A Georgia court has decided that private non-profit Atlanta Police Foundation (APF) must comply with public records requests under the Georgia Open Records Act for some of its functions on behalf of the Atlanta Police Department. This is a major win for transparency in the state. 

 The lawsuit was brought last year by the Atlanta Community Press Collective (ACPC) and Electronic Frontier Alliance member Lucy Parsons Labs (LPL). It concerns the APF’s refusal to disclose records about its role as the leaser and manager of the site of so-called Cop City, the Atlanta Public Safety Training Center at the heart of a years-long battle that pitted local social and environmental movements against the APF. We’ve previously written about how APF and similar groups fund police surveillance technology, and how the Atlanta Police Department spied on the social media of activists opposed to Cop City.  

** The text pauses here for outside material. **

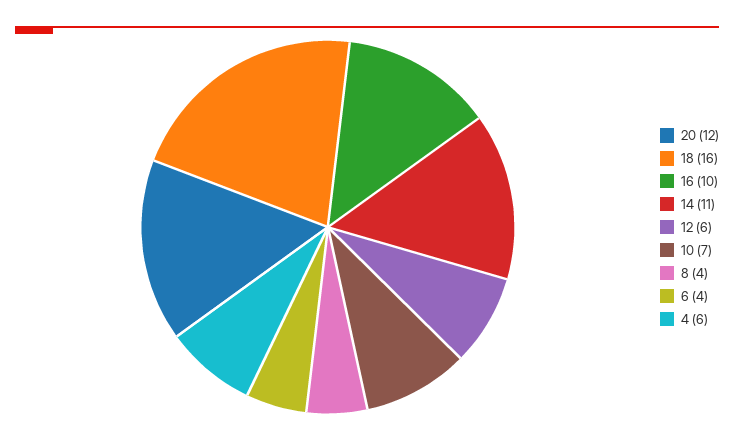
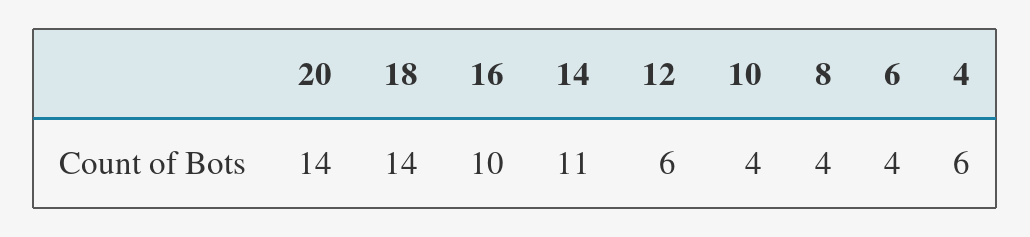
20: 12 -> 14
18: 16 -> 14
10: 7 -> 4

This is a big win for transparency and for local communities who want to maintain their right to know what public agencies are doing. 

Police Foundations often provide resources to police departments that help them avoid public oversight, and the Atlanta Police Foundation leads the way with its maintenance of the Loudermilk Video Intergration Center and its role in Cop City, which will be used by public agencies including the Atlanta and other police departments. 

ACPC and LPL were represented by attorneys Joy Ramsingh, Luke Andrews, and Samantha Hamilton who had won the release of some materials this past December. The plaintiffs had earlier been represented by the University of Georgia School of Law First Amendment Clinic.  

The win comes at just the right time. Last Summer, the Georgia Supreme Court ruled that private contractors working for public entities are subject to open records laws. The Georgia state legislature then passed a bill to make it harder to file public records requests against private entities. With this month’s ruling, there is still time for the Atlanta Police Foundation to appeal the decision, but failing that, they will have to begin to comply with public records requests by the beginning of July.  

We hope that this will help ensure transparency and accountability when government agencies farm out public functions to private entities, so that local activists and journalists will be able to uncover materials that should be available to the general public.